Se não me passou despercebido, o primeiro texto que A Crença publicou sobre as alterações ocorridas a 25 de Abril de 1974 foi a transcrição de uma comunicação do presidente da República General António de Spínola a que deu um curioso título: “Chegou a hora de se assumirem e de se exigirem responsabilidades, saneando por igual, o dirigente inepto ou corrupto, o funcionário venal, o trabalhador parasita e improdutivo e o político oportunista, autocrático ou demagogo”.
Depois deste texto muitos outros se seguiram com o objetivo de alertar para a incompatibilidade entre o cristianismo e o comunismo/marxismo, socorrendo-se de artigos publicados em outros meios de comunicação social que por sua vez citam bispos de outras paragens e o papa Paulo VI que curiosamente foi um papa que foi persona non grata para o regime de Salazar.
A este propósito o escritor J. Rentes de Carvalho relata a censura que sofreu um artigo publicado numa revista onde se podia ler “Paulo VI é um homem inteligente”. A censura não permitiu que a frase saísse completa, pelo que o título ficou apenas “Paulo VI é um homem”.
Excluindo algumas escaramuças ocorridas no chamado Verão Quente, quase todas da responsabilidade de gente de fora do concelho, evidentemente com cúmplices locais, alguns ligados até ao tutano à ditadura derrubada, a transição para a democracia, tal como a que temos hoje, foi pacífica, bastando para tal a conversão à partidocracia por parte de quem antes achava que bastava um só partido.
Se alguém fizer um levantamento de todas as pessoas que em Vila Franca do Campo, desde o 25 de Abril de 1974 até hoje, ocuparam cargos partidários ou que foram membros dos órgãos autárquicos, facilmente concluirá que um número significativo, pelo menos nos primeiros anos da democracia, militaram antes na União Nacional ou na Ação Nacional Popular. No caso da Câmara Municipal, pelo menos 50% dos seus presidentes foram militantes daquele partido único.
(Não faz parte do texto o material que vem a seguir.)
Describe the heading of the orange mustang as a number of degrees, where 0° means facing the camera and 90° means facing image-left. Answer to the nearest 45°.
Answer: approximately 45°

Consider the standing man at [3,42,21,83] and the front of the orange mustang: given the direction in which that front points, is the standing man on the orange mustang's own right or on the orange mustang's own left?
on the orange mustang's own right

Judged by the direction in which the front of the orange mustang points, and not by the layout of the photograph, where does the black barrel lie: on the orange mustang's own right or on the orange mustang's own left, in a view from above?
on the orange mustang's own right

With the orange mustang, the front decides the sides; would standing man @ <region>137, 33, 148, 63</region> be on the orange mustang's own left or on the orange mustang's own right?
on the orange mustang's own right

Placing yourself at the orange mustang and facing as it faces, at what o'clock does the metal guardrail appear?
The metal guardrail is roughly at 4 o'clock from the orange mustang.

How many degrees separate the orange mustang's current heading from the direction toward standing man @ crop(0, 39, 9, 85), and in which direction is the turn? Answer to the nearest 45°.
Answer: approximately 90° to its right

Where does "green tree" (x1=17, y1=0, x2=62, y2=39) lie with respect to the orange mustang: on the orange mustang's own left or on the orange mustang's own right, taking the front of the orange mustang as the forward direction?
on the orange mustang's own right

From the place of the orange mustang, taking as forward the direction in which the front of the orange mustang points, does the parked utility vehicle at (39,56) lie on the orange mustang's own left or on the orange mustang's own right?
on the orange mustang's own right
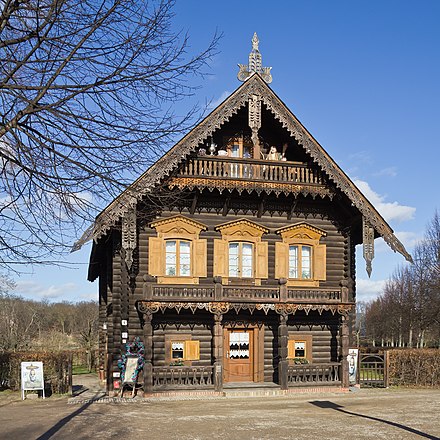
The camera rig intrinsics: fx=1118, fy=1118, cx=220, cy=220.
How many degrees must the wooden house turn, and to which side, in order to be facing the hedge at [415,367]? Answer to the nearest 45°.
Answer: approximately 135° to its left

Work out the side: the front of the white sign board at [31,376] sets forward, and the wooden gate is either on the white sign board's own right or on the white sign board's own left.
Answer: on the white sign board's own left

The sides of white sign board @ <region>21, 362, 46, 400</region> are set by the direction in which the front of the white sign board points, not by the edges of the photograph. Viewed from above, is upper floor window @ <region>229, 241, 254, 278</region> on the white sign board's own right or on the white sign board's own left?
on the white sign board's own left

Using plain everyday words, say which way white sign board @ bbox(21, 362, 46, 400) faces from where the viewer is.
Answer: facing the viewer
Mal não viria ao mundo se os antidemocratas de ontem reconhecessem os seus erros e tivessem vindo a público declarar que estavam equivocados ao terem sido os suportes de uma ditadura e que humildemente aceitavam viver em democracia e dar o seu contributo para que o “poder” passasse efetivamente para o povo.
Como muito bem disse um conhecido político que já devia se ter remetido ao silêncio: “só os burros é que não mudam”.